### Available records
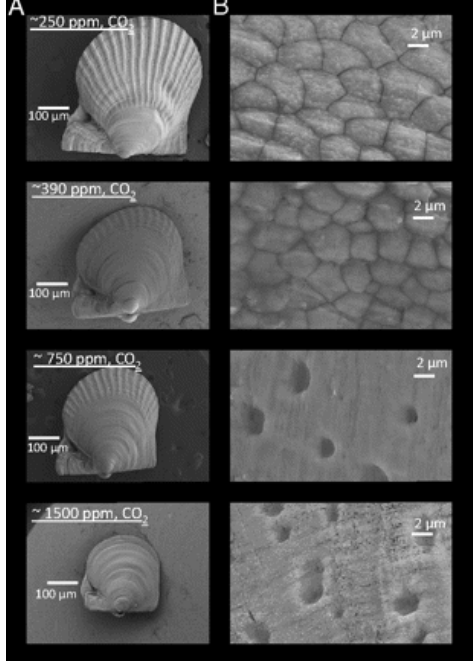
Figure 1. Impacts of increasing ocean CO 2 levels on clams. Figure reprinted from [37] with permission from the Proceedings of the National Academy of Sciences of the United States of America. ( A ) Image of full individual larvae under specified CO 2 level. ( B ) A magnification of the outermost shell of individuals under specified CO 2 level.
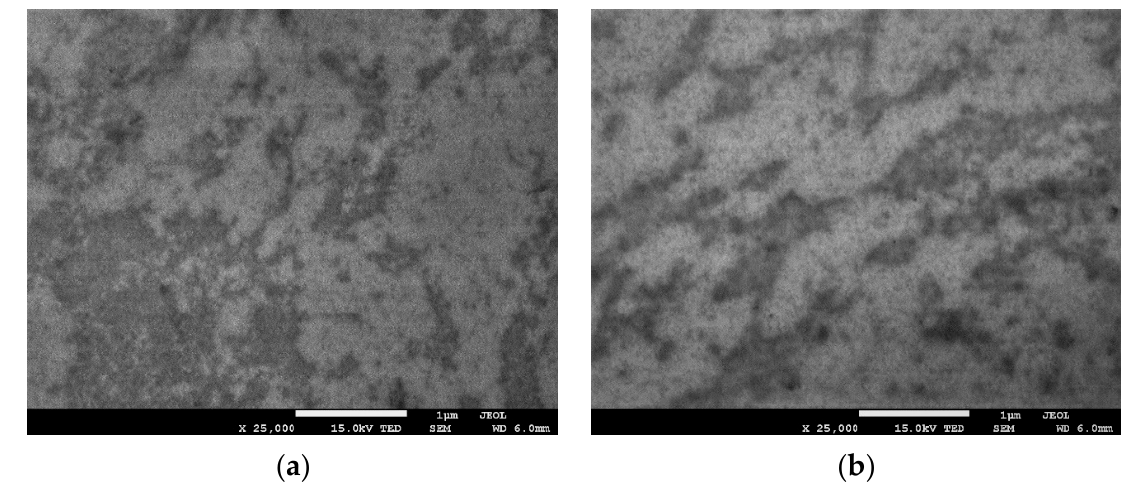
Figure 6. TEM micrograph taken at 25,000 × magnification of ( a ) thin nanocomposite I and ( b ) thin nanocomposite II. 3.8. Water Content, Solubility, and Degree of Swelling of Composites The water content in all the composites does not vary much and ranges from 8.81% to 10.92% (Table 6). A descending trend was observed for thick nanocomposites I and II, which resulted from an increase in solid content of GO incorporated in the samples. These values correspond with the thickness measurements shown in Table 7. Table 6. Water content, solubility, and degree of swelling of composites.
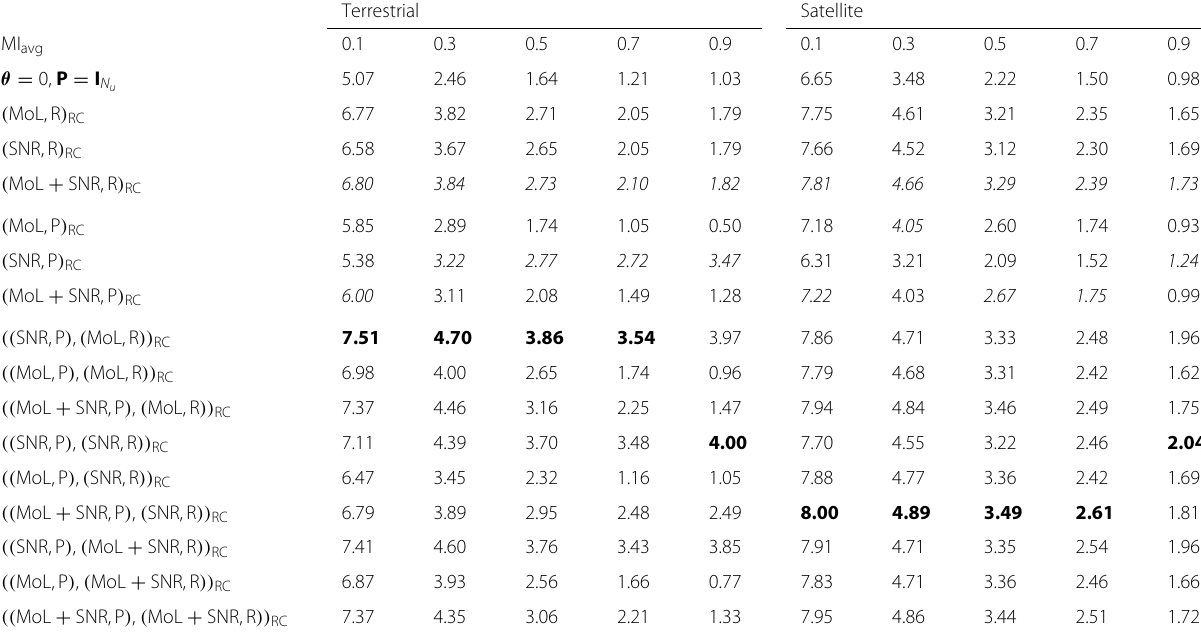
Table 3 SNR gain (dB) of the AD for 2-PAM Terrestrial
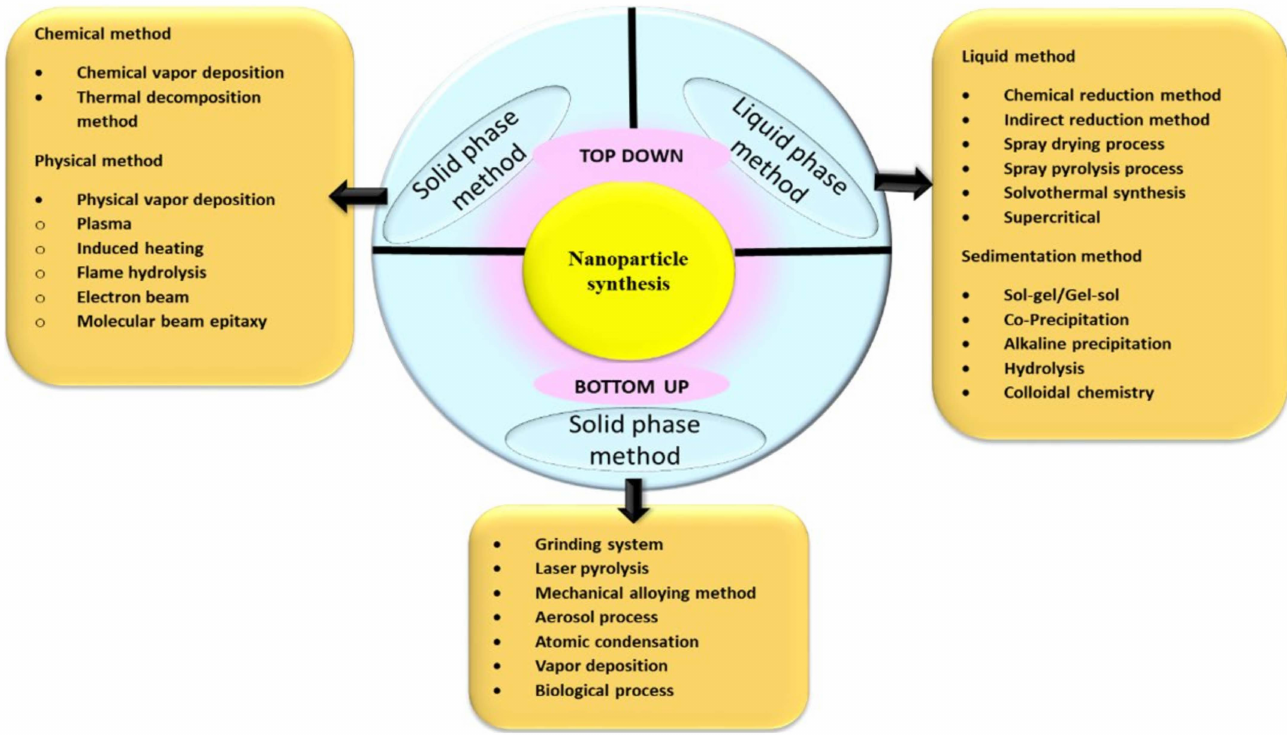
Figure 1. Various approaches for the synthesis of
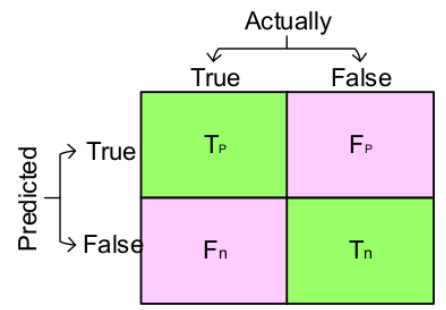
Figure 3. Confusion matrix.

### Aim of the exercise
Every line in the records that holds the word "from" should be copied into the answer.

### Response
Figure 1. Impacts of increasing ocean CO 2 levels on clams. Figure reprinted from [37] with permission from the Proceedings of the National Academy of Sciences of the United States of America. ( A ) Image of full individual larvae under specified CO 2 level. ( B ) A magnification of the outermost shell of individuals under specified CO 2 level.
Figure 6. TEM micrograph taken at 25,000 × magnification of ( a ) thin nanocomposite I and ( b ) thin nanocomposite II. 3.8. Water Content, Solubility, and Degree of Swelling of Composites The water content in all the composites does not vary much and ranges from 8.81% to 10.92% (Table 6). A descending trend was observed for thick nanocomposites I and II, which resulted from an increase in solid content of GO incorporated in the samples. These values correspond with the thickness measurements shown in Table 7. Table 6. Water content, solubility, and degree of swelling of composites.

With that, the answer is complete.